[EXERCISE GOAL]: Below are records; please write out exactly the lines from the first line through the line containing "Maharastrian food became my specialty.", with no pictures.

»»

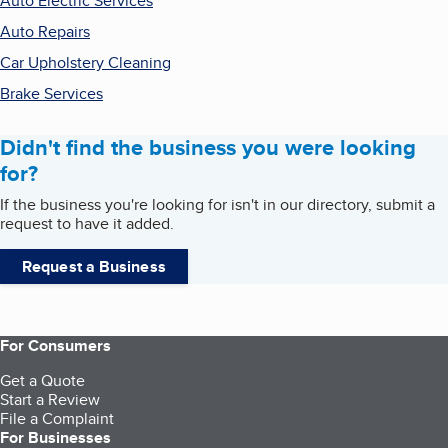
Auto Electric Services
Auto Repairs
Car Upholstery Cleaning
Brake Services
Didn't find the business you were looking
for?
If the business you're looking for isn't in our directory, submit a
request to have it added.
Request a Business
For Consumers
Get a Quote
Start a Review
File a Complaint
For Businesses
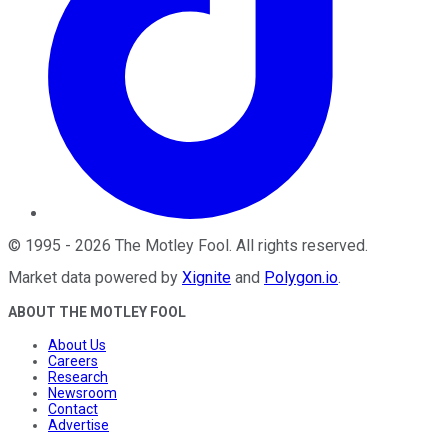
©
1995
-
2026
The Motley Fool
. All rights reserved.
Market data powered by
Xignite
and
Polygon.io
.
ABOUT THE MOTLEY FOOL
About Us
Careers
Research
Newsroom
Contact
Advertise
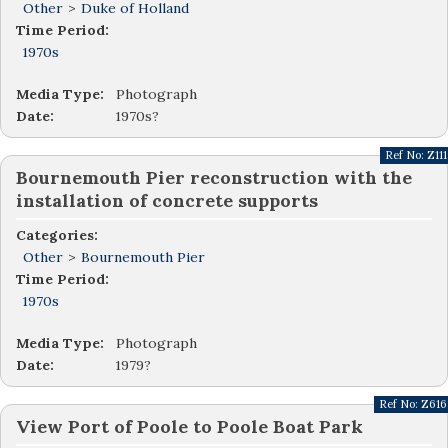
Other
>
Duke of Holland
Time Period:
1970s
Media Type:
Photograph
Date:
1970s?
Ref No:
Z111
Bournemouth Pier reconstruction with the
installation of concrete supports
Categories:
Other
>
Bournemouth Pier
Time Period:
1970s
Media Type:
Photograph
Date:
1979?
Ref No:
Z616
View Port of Poole to Poole Boat Park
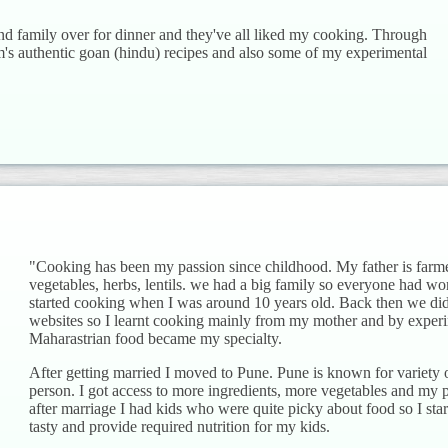
and family over for dinner and they've all liked my cooking. Through
s authentic goan (hindu) recipes and also some of my experimental
"Cooking has been my passion since childhood. My father is farm
vegetables, herbs, lentils. we had a big family so everyone had w
started cooking when I was around 10 years old. Back then we did
websites so I learnt cooking mainly from my mother and by expe
Maharastrian food became my specialty.
After getting married I moved to Pune. Pune is known for variety of
person. I got access to more ingredients, more vegetables and my 
after marriage I had kids who were quite picky about food so I sta
tasty and provide required nutrition for my kids.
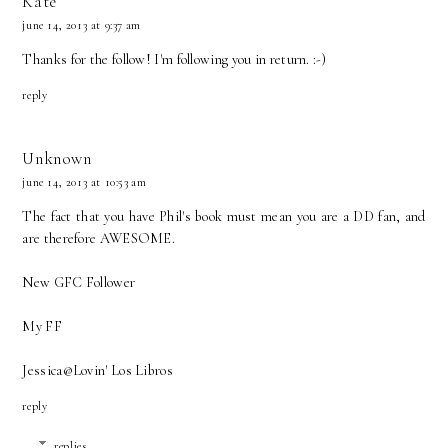
Kate
june 14, 2013 at 9:37 am
Thanks for the follow! I'm following you in return. :-)
reply
Unknown
june 14, 2013 at 10:53 am
The fact that you have Phil's book must mean you are a DD fan, and
are therefore AWESOME.
New GFC Follower
My FF
Jessica@
Lovin' Los Libros
reply
replies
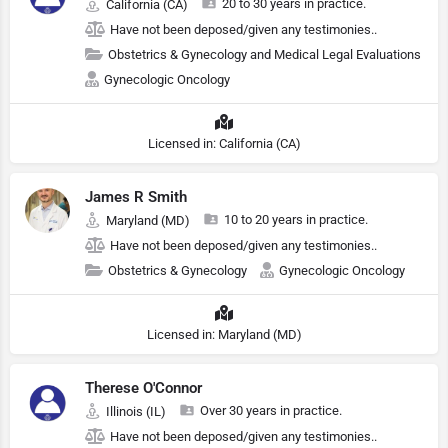
20 to 30 years in practice.
California (CA)
Have not been deposed/given any testimonies..
Obstetrics & Gynecology and Medical Legal Evaluations
Gynecologic Oncology
Licensed in: California (CA)
James R Smith
10 to 20 years in practice.
Maryland (MD)
Have not been deposed/given any testimonies..
Obstetrics & Gynecology
Gynecologic Oncology
Licensed in: Maryland (MD)
Therese O'Connor
Over 30 years in practice.
Illinois (IL)
Have not been deposed/given any testimonies..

««

[YOUR SOLUTION]:
Auto Electric Services
Auto Repairs
Car Upholstery Cleaning
Brake Services
Didn't find the business you were looking
for?
If the business you're looking for isn't in our directory, submit a
request to have it added.
Request a Business
For Consumers
Get a Quote
Start a Review
File a Complaint
For Businesses
©
1995
-
2026
The Motley Fool
. All rights reserved.
Market data powered by
Xignite
and
Polygon.io
.
ABOUT THE MOTLEY FOOL
About Us
Careers
Research
Newsroom
Contact
Advertise
Other
>
Duke of Holland
Time Period:
1970s
Media Type:
Photograph
Date:
1970s?
Ref No:
Z111
Bournemouth Pier reconstruction with the
installation of concrete supports
Categories:
Other
>
Bournemouth Pier
Time Period:
1970s
Media Type:
Photograph
Date:
1979?
Ref No:
Z616
View Port of Poole to Poole Boat Park
and family over for dinner and they've all liked my cooking. Through
s authentic goan (hindu) recipes and also some of my experimental
"Cooking has been my passion since childhood. My father is farm
vegetables, herbs, lentils. we had a big family so everyone had w
started cooking when I was around 10 years old. Back then we did
websites so I learnt cooking mainly from my mother and by expe
Maharastrian food became my specialty.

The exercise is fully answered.